Our throats were dry from eating the moon cakes, so we
took a break to drink some water and rest, and then we started
eating again, all the while listening to the grown-ups talk. It was
difficult to follow, but we caught the gist of it: there was hope.

“Fine,” Father said. “Let's go talk it over with our comrade, the chairman.”

Uncle Salamander cleared his throat, took a glance around and then spoke in a lower voice: “By the way, Elder Brother … Have you heard about your wife's brother?”

“Last I saw of him,” Father said, eyeing our mother, “he was blubbering about being in the red.”

Mother scooted closer. “Have you heard from him?” she asked.

Uncle Salamander's round eyes grew even wider, and his voice got very quiet. “Seems he … fled to the South. Apparently there was a commotion in Shenyang. A group of refugees stormed the embassy.”

“Oh no!”

“How could that be? No one's said anything around here.”

Uncle Salamander looked annoyed by the naivety of his question. “You know the government is too busy to keep track right now. Between the flooding and the famine, people are dying all over this country. When someone goes missing, it's usually assumed that they died while searching for food.”

Father looked up at the ceiling, half-worried and half-resentful, and then muttered weakly: “I knew that son of a bitch would ruin this family.”

“Elder Brother, I beg of you, don't breathe a word of this to anyone else. If the Party finds out, we'll deal with it then … Survival is like a cockfight: You have to anticipate what your opponent is going to do before he does it, so you can get out of the way. Remember that.”

“You're right.
Aigo,
that crazy son of a bitch!”

*

With the start of autumn, starving people descended upon the banks of the Tumen River in droves. Those who had relatives in China crossed over in search of food and money; survivors who'd lost loved ones surged across the border along with workers from factories that had shut down, vowing to bring back money and save their families. No one dared to cross the river in daylight, but once night came they formed groups and crossed the shallow Tumen together.
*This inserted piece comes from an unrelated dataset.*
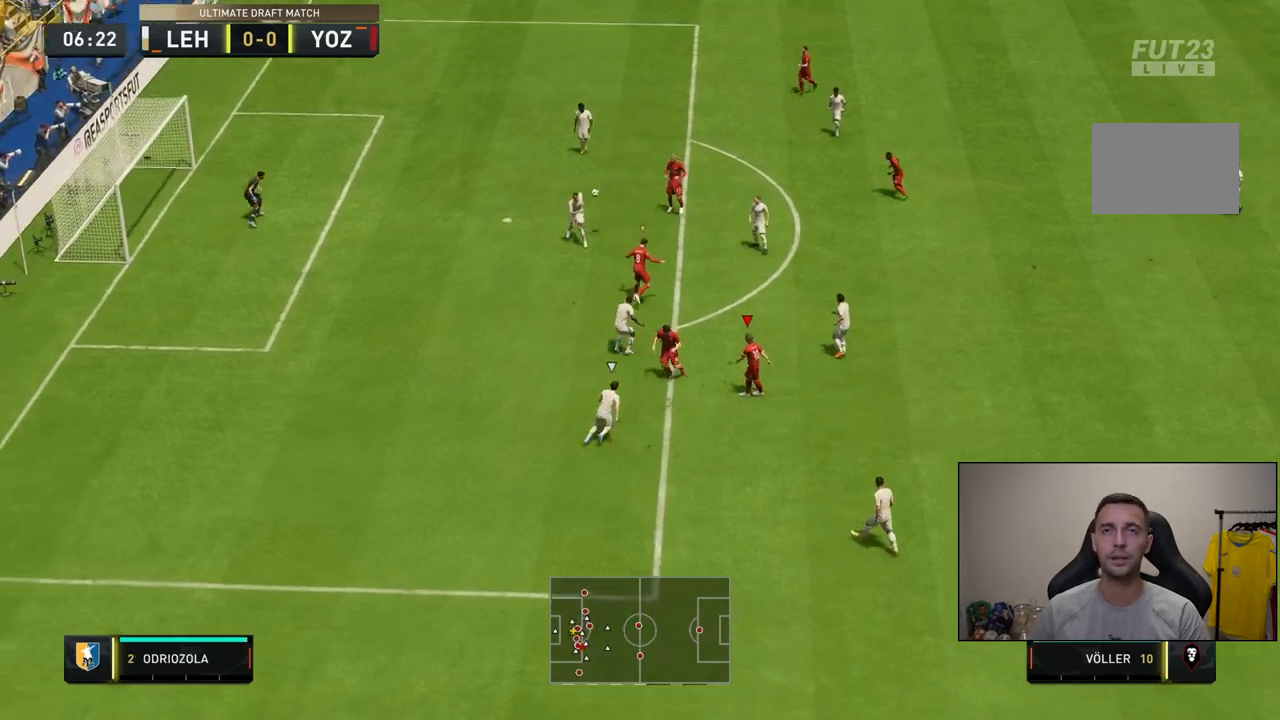
{"dt_ms": 500, "buttons": [], "left_stick": "center", "right_stick": "center", "events": []}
There were fewer than half the number of border guards required to patrol the entire waterway, and the ones who were there were just as hungry as everyone else. They usually pretended not to see the money and goods clutched in the hands of those coming and going across the river. It wasn't until a few years after the famine had subsided that the border patrol was beefed up, and anyone caught trying to cross was punished. But when it began, the Korean-Chinese and Han Chinese living in villages near the Tumen took pity on the refugees and tried to help by giving them food. They would even cook fresh rice to feed those on the verge of starvation who came right to their doors to beg. We still had no idea what was happening to people living in the interior, blocked by wall after wall of mountains. All we heard were rumours – told on the sly by Party workers from the trade bureau who dropped by our house now and then on official business – that the entire Republic was on the verge of mass starvation.